Am I being dogmatic when I say Texas kids need to know that? None of that science rests solely on a proclamation by any religious sect. All of that science is based on observations of nature and experiments in laboratories. Evolution theory is based on extensive observations in nature and millions of experimental procedures, not one of which has succeeded in finding any of the alleged weaknesses in the theory.
If Chairman McLeroy would stipulate that he is not referring to evolution when he says public school science classes are “no place for dogma,” this letter is good news.
But I’ve listened to the chairman too many times, in too many forums, to think he has changed his position.

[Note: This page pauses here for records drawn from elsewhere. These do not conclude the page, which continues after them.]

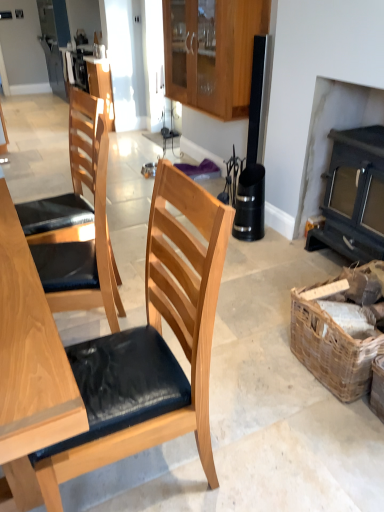
Question: Is dark gray wood fireplace at right taller than light brown wood chair at left, marked as the 1th chair in a top-to-bottom arrangement?

Choices:
 (A) no
 (B) yes

Answer: (B)

Question: Are dark gray wood fireplace at right and light brown wood chair at left, which appears as the 2th chair when ordered from the bottom, located far from each other?

Choices:
 (A) yes
 (B) no

Answer: (A)

Question: From a real-world perspective, is dark gray wood fireplace at right located higher than light brown wood chair at left, marked as the 1th chair in a top-to-bottom arrangement?

Choices:
 (A) no
 (B) yes

Answer: (A)

Question: From the image's perspective, would you say dark gray wood fireplace at right is positioned over light brown wood chair at left, which appears as the 2th chair when ordered from the bottom?

Choices:
 (A) no
 (B) yes

Answer: (B)

Question: Does dark gray wood fireplace at right touch light brown wood chair at left, marked as the 1th chair in a top-to-bottom arrangement?

Choices:
 (A) no
 (B) yes

Answer: (A)

Question: Is dark gray wood fireplace at right spatially inside light brown wood chair at left, which appears as the 2th chair when ordered from the bottom, or outside of it?

Choices:
 (A) inside
 (B) outside

Answer: (B)

Question: Is dark gray wood fireplace at right wider or thinner than light brown wood chair at left, which appears as the 2th chair when ordered from the bottom?

Choices:
 (A) wide
 (B) thin

Answer: (B)

Question: Is dark gray wood fireplace at right bigger or smaller than light brown wood chair at left, which appears as the 2th chair when ordered from the bottom?

Choices:
 (A) small
 (B) big

Answer: (B)

Question: From a real-world perspective, relative to light brown wood chair at left, which appears as the 2th chair when ordered from the bottom, is dark gray wood fireplace at right vertically above or below?

Choices:
 (A) above
 (B) below

Answer: (B)

Question: Visually, is woven brown picnic basket at lower right positioned to the left or to the right of wooden chair with cushion at center, which is the 1th chair from bottom to top?

Choices:
 (A) right
 (B) left

Answer: (A)

Question: Is woven brown picnic basket at lower right situated inside wooden chair with cushion at center, which is the 1th chair from bottom to top, or outside?

Choices:
 (A) inside
 (B) outside

Answer: (B)

Question: From a real-world perspective, is woven brown picnic basket at lower right positioned above or below wooden chair with cushion at center, the 2th chair viewed from the top?

Choices:
 (A) above
 (B) below

Answer: (B)

Question: In terms of size, does woven brown picnic basket at lower right appear bigger or smaller than wooden chair with cushion at center, which is the 1th chair from bottom to top?

Choices:
 (A) big
 (B) small

Answer: (B)

Question: Choose the correct answer: Is matte wood cabinet at upper center, the first cabinetry in the back-to-front sequence, inside light brown wood chair at left, which appears as the 2th chair when ordered from the bottom, or outside it?

Choices:
 (A) outside
 (B) inside

Answer: (A)

Question: From a real-world perspective, is matte wood cabinet at upper center, which is the second cabinetry in right-to-left order, physically located above or below light brown wood chair at left, marked as the 1th chair in a top-to-bottom arrangement?

Choices:
 (A) above
 (B) below

Answer: (B)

So his letter should be taken, I believe, as a declaration of war against science in Texas school science classrooms.
I’m willing to be persuaded otherwise, Chairman McLeroy, but you’ll need to catch up on the science and modify those views expressed in the paper today to start persuading.
An olive branch: Dr. McLeroy, I will be pleased to sit down with you and other commissioners to explain how and why evolution is important to know especially for people who do not “believe” in it. I would be happy to explain why I and other educators, like former Education Sec. Bill Bennett, believe we have a duty to teach evolution and teach it well, and why that is consistent with a faith-respecting view of education. Even better, I would be pleased to arrange visits for you with some of Texas’s leading “evolutionists” so you can become familiar with their work, and why evolution is important to the economy and future of Texas.